Changes in Sertoli cell numbers and testicular structure during normal development and compensatory hypertrophy were assessed in crossbred Meishan × White Composite males. Boars were assigned at birth to unilateral castration at 1, 10, 56, or 112 days or to remain as intact controls through 220 days. The first testes removed were compared to assess testicular development. At 220 days, testicular structure was evaluated in boars representing the 25% with the largest (Lg) testis and the 25% with the smallest (Sm) testis in each treatment group.

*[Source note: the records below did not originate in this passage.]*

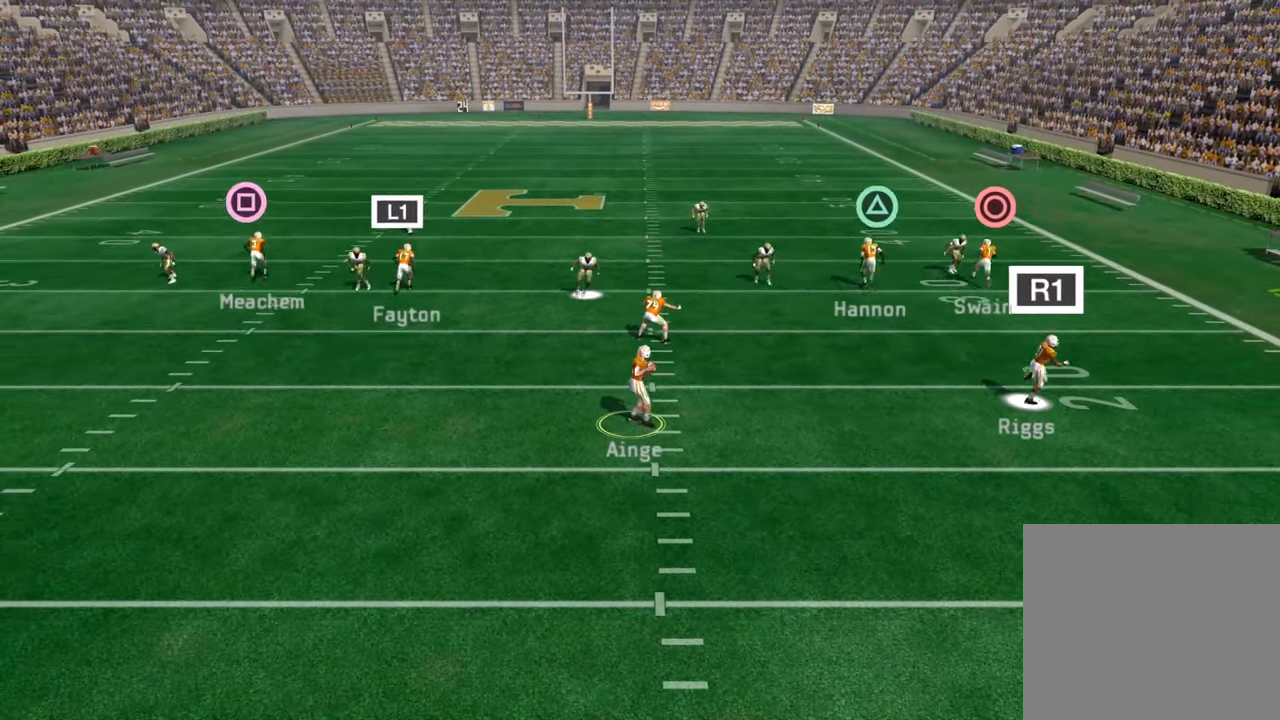
{"buttons": [], "left_stick": "left", "right_stick": "center", "events": []}
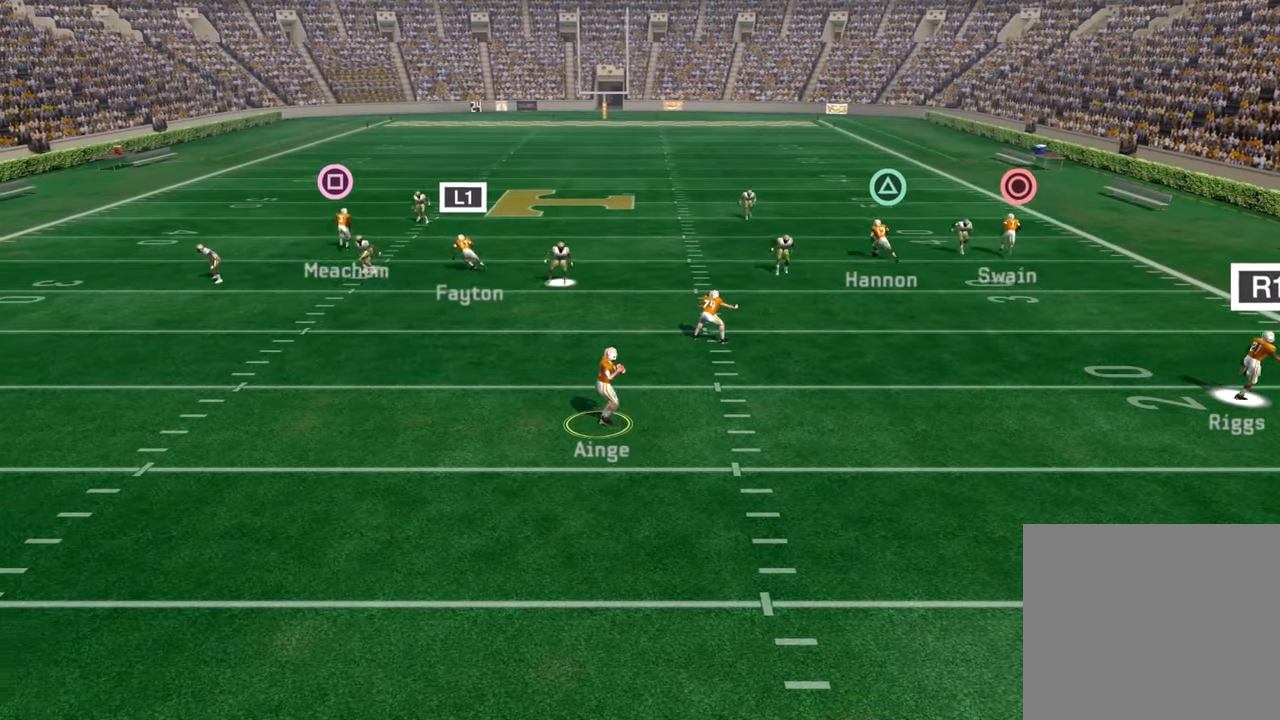
{"buttons": [], "left_stick": "left", "right_stick": "center", "events": []}
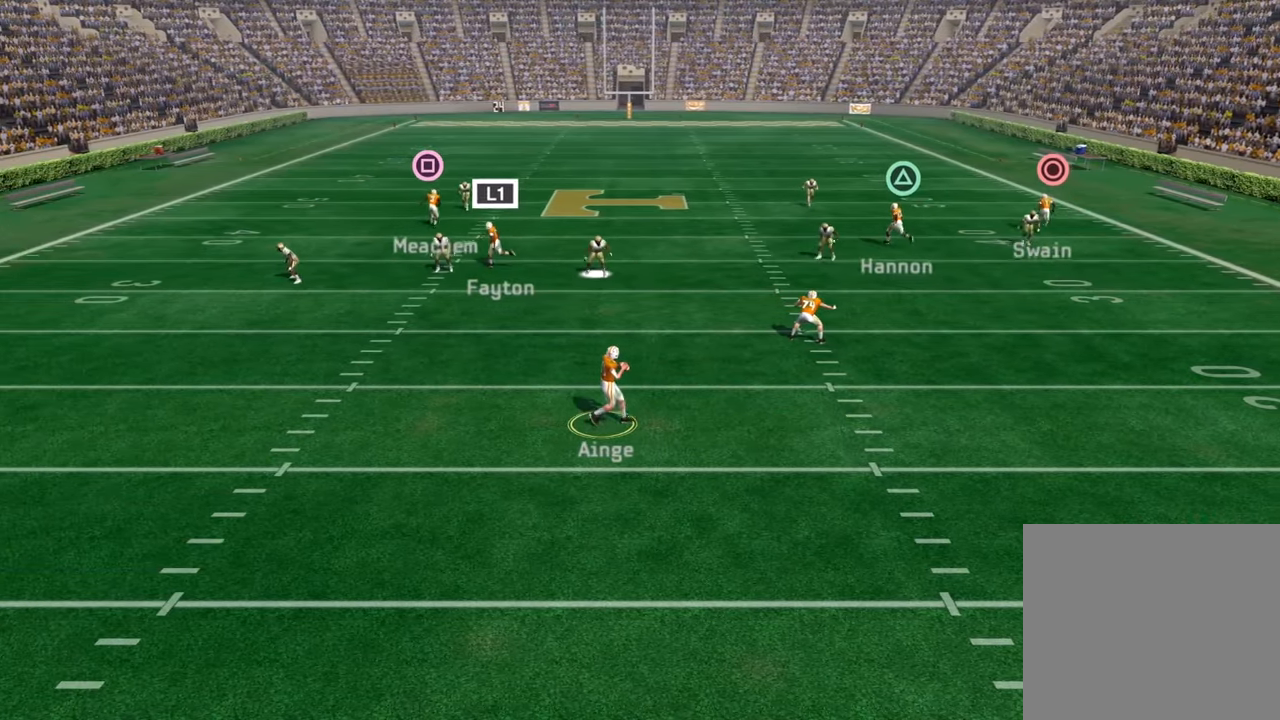
{"buttons": ["TRIANGLE"], "left_stick": "center", "right_stick": "center", "events": [[250, "left_stick", "center"], [367, "TRIANGLE", "down"]]}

The number of Sertoli cells per testis reached a maximum by Day 56 in Sm testis but not until Day 112 in Lg testis boars, indicating a longer duration of Sertoli cell proliferation in Lg testis boars. Unilateral castration of Lg testis boars on Days 1, 10, 56, and 112 caused the weight of the remaining testis to hypertrophy by 149%, 135%, 119%, and 120%, respectively, and total sperm production to increase to 127%, 128%, 97%, and 106%, respectively. However, Sertoli cell numbers changed little in hemicastrate boars. In Lg testis boars, compensatory hypertrophy primarily involved proliferation of Leydig cells and expansion of existing Sertoli cells with little increase in Sertoli cell numbers, but in Sm testis boars, it involved expansion of existing Leydig and Sertoli cells without increase in cell numbers. These results indicate that Lg and Sm testis boars display intriguing differences during both development and compensatory hypertrophy, and they identify a unique animal model for further studies of factors that program and control Sertoli cell proliferation.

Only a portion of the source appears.